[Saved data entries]
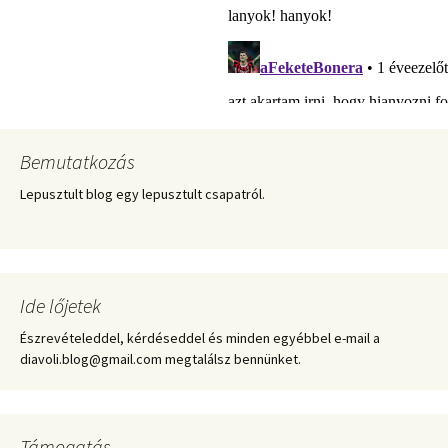
Bemutatkozás
Lepusztult blog egy lepusztult csapatról.
Ide lőjetek
Észrevételeddel, kérdéseddel és minden egyébbel e-mail a
diavoli.blog@gmail.com megtalálsz bennünket.
Támogatás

*Work task*:
Check each line of the records for "blog" and copy the ones that contain it.

*Answer space*:
Lepusztult blog egy lepusztult csapatról.
diavoli.blog@gmail.com megtalálsz bennünket.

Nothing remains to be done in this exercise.